(Saved data entries)
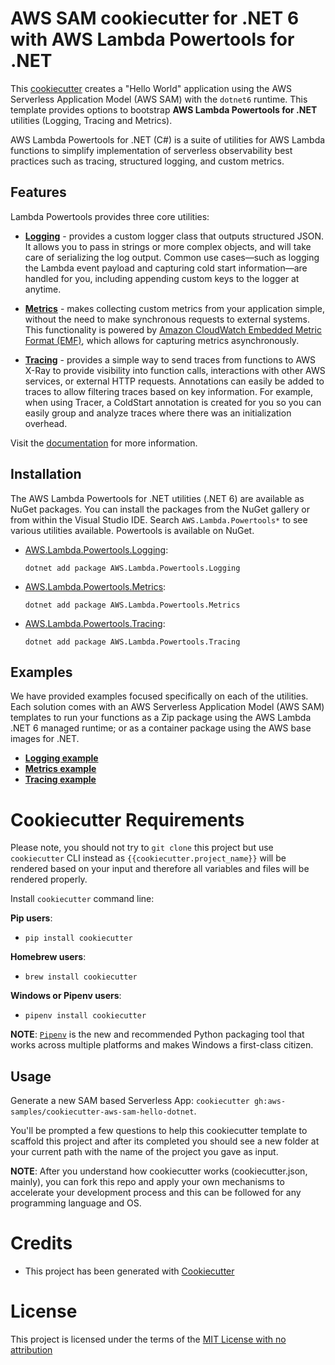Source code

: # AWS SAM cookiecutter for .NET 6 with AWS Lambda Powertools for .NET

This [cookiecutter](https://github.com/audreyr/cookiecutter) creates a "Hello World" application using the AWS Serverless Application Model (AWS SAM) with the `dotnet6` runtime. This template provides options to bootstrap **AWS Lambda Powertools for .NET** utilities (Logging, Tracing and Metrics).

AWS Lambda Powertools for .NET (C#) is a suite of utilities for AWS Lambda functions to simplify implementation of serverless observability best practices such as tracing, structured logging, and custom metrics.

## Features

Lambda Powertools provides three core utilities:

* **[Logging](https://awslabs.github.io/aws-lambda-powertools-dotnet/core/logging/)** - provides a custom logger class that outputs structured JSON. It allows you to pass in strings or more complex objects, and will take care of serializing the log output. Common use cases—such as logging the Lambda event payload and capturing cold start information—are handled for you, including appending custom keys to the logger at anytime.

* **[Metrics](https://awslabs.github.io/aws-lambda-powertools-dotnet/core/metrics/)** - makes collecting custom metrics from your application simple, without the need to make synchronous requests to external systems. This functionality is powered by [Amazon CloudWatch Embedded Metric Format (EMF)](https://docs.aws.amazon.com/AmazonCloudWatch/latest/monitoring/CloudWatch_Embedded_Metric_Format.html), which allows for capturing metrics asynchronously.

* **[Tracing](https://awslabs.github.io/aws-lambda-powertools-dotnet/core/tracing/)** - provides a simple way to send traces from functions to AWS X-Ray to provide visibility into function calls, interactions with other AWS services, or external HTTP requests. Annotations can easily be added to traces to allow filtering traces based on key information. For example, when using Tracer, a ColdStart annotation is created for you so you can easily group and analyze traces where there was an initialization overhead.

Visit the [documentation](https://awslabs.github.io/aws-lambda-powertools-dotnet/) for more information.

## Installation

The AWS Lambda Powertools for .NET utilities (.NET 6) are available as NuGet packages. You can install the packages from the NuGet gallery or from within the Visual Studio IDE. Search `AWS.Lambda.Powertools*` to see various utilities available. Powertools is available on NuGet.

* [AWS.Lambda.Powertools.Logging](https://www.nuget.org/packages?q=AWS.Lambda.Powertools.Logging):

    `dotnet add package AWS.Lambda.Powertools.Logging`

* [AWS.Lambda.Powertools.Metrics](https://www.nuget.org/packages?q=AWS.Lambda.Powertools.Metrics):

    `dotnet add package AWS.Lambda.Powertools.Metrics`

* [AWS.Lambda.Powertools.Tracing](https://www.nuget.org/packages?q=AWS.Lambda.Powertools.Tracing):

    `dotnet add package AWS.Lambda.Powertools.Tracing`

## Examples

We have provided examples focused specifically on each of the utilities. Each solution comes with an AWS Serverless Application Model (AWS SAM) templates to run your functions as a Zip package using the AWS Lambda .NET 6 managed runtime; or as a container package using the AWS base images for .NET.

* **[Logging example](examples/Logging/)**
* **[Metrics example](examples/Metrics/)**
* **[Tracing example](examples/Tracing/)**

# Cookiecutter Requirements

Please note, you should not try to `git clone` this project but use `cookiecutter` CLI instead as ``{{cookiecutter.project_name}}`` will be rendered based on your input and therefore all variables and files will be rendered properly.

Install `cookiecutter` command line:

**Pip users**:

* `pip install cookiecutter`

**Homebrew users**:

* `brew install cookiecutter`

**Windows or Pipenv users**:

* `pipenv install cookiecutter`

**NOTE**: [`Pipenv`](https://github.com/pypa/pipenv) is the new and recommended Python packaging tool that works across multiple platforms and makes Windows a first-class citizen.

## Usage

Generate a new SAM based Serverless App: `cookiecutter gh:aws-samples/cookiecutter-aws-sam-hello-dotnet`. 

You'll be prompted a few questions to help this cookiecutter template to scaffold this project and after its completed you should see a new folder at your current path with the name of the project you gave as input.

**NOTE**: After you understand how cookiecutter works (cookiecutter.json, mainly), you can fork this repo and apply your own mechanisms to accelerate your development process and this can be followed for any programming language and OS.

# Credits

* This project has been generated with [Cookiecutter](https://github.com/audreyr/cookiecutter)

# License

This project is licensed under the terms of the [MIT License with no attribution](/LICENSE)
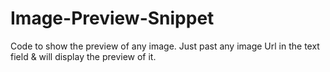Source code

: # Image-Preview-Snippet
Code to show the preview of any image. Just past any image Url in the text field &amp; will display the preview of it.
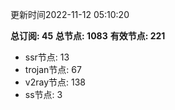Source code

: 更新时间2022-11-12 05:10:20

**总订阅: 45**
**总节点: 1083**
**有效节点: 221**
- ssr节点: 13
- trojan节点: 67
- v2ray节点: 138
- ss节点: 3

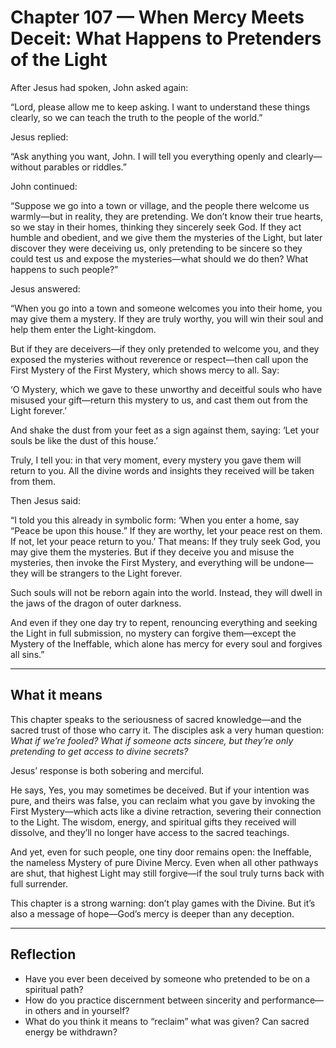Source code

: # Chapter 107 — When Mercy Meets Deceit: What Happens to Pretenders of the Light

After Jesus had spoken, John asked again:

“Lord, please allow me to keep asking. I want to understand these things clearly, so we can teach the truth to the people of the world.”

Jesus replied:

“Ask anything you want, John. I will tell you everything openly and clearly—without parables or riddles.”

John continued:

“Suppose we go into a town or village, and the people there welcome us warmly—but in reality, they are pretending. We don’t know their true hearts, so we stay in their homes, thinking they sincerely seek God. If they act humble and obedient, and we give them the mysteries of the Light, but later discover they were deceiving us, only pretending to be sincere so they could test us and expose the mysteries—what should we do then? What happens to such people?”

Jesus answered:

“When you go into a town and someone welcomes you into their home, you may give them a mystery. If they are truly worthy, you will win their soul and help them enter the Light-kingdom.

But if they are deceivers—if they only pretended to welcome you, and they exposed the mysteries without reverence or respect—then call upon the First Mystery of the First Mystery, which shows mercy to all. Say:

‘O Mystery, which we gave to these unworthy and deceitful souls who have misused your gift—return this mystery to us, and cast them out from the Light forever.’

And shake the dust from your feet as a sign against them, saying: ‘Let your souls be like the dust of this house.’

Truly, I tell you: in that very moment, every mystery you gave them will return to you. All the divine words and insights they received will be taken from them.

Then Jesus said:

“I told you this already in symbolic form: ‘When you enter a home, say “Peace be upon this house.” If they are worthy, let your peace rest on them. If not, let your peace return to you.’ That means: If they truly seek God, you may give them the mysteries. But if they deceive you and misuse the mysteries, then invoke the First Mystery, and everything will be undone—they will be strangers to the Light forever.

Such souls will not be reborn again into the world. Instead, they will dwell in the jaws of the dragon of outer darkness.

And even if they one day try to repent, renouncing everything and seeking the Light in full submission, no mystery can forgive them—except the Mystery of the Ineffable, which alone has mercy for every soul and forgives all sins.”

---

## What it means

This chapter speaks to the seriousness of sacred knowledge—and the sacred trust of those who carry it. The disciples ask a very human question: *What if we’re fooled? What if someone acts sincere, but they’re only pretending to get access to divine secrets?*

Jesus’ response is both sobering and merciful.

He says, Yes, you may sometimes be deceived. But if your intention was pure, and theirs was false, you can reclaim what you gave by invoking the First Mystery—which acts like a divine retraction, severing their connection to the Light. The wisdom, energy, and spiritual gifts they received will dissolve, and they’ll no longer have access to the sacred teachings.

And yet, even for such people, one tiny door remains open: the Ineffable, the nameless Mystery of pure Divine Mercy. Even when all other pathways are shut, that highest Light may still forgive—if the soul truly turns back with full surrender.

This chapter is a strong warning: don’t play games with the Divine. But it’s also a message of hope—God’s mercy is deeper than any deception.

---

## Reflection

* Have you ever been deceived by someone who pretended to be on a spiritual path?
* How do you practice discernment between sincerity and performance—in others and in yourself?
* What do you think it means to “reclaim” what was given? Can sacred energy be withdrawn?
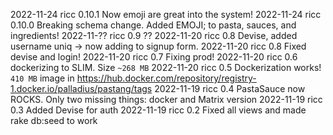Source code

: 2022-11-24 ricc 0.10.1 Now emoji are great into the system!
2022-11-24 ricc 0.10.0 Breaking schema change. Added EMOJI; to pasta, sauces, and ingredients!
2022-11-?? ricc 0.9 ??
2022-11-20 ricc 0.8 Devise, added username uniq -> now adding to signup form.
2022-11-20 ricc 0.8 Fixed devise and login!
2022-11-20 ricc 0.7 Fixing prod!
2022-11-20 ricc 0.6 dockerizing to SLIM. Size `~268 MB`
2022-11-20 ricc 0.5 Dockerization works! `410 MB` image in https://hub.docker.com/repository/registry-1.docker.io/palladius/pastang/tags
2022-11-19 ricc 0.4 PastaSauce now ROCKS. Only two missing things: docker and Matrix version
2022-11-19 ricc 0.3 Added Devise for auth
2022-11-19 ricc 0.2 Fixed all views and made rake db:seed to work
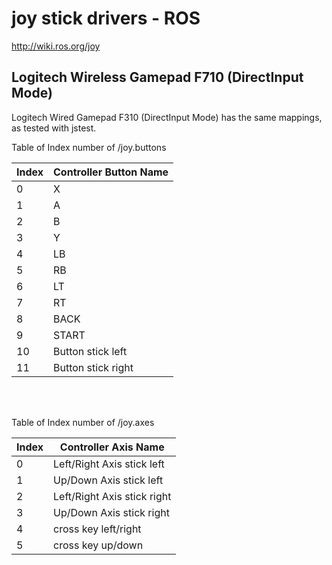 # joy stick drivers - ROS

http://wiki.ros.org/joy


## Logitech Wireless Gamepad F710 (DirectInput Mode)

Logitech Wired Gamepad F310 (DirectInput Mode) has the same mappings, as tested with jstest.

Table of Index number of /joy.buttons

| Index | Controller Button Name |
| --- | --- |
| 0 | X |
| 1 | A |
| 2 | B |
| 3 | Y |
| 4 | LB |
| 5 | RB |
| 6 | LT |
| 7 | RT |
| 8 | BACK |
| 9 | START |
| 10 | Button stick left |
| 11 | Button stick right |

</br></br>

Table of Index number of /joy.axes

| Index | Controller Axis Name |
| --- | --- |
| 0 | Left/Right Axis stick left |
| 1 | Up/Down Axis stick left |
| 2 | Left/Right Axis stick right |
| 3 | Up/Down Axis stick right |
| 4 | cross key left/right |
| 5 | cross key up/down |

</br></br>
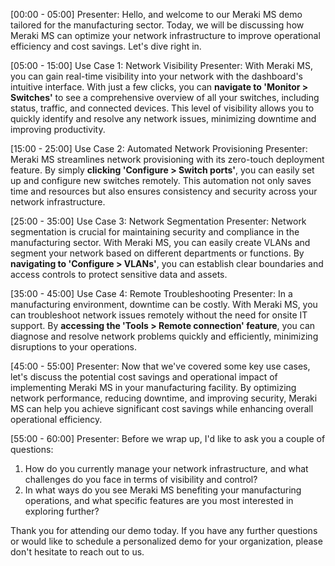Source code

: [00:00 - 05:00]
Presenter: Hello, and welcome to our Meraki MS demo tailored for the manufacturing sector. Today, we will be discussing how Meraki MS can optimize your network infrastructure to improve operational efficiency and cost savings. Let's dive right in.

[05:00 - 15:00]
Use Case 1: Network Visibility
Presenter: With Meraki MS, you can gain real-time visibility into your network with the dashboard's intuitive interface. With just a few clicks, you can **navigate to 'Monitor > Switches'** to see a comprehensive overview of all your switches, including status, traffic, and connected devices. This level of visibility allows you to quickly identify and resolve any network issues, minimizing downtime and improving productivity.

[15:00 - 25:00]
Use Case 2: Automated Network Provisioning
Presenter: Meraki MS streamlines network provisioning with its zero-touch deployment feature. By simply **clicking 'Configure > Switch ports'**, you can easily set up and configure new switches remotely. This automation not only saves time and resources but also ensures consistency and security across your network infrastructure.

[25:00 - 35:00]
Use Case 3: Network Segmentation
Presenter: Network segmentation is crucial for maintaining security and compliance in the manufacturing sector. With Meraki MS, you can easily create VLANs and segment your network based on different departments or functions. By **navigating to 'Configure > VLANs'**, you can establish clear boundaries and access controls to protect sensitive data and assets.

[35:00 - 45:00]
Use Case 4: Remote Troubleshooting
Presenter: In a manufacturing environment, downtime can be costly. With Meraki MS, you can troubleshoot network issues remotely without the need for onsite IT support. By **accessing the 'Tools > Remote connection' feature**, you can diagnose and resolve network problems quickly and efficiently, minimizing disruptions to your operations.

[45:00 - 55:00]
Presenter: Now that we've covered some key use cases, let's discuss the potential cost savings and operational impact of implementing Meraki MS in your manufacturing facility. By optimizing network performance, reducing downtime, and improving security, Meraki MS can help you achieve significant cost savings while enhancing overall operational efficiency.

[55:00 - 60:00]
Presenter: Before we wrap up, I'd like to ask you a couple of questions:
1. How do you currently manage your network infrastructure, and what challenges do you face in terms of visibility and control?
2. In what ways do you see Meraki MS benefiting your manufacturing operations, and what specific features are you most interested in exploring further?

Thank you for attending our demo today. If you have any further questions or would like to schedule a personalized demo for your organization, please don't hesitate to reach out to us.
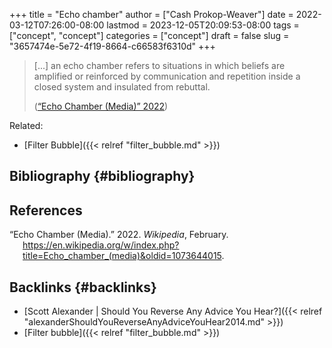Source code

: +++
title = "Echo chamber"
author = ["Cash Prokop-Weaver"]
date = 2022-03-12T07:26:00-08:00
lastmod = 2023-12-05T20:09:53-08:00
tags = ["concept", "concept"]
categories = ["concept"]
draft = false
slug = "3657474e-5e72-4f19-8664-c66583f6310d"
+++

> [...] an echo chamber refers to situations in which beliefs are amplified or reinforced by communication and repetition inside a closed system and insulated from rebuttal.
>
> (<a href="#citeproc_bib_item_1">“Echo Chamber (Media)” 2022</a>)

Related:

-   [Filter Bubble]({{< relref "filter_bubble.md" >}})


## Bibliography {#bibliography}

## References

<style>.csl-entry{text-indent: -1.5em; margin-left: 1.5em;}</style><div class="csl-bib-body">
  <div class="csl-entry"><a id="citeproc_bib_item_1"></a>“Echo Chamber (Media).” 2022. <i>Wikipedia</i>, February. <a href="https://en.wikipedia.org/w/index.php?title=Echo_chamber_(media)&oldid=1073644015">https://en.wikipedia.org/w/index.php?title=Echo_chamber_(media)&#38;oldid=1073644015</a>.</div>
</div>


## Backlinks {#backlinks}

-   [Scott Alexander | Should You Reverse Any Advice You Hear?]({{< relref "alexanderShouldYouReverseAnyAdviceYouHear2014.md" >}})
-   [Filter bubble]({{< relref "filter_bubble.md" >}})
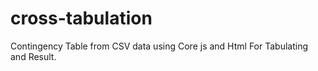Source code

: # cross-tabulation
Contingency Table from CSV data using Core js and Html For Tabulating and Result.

■ **ACTIVITY**
Between the lines holding "a first-class citizen." and "You'll be prompted", inclusive, switch each "project" to "app" and give those lines again with nothing else changed.

■ **ANSWER**
**NOTE**: [`Pipenv`](https://github.com/pypa/pipenv) is the new and recommended Python packaging tool that works across multiple platforms and makes Windows a first-class citizen.

## Usage

Generate a new SAM based Serverless App: `cookiecutter gh:aws-samples/cookiecutter-aws-sam-hello-dotnet`. 

You'll be prompted a few questions to help this cookiecutter template to scaffold this app and after its completed you should see a new folder at your current path with the name of the app you gave as input.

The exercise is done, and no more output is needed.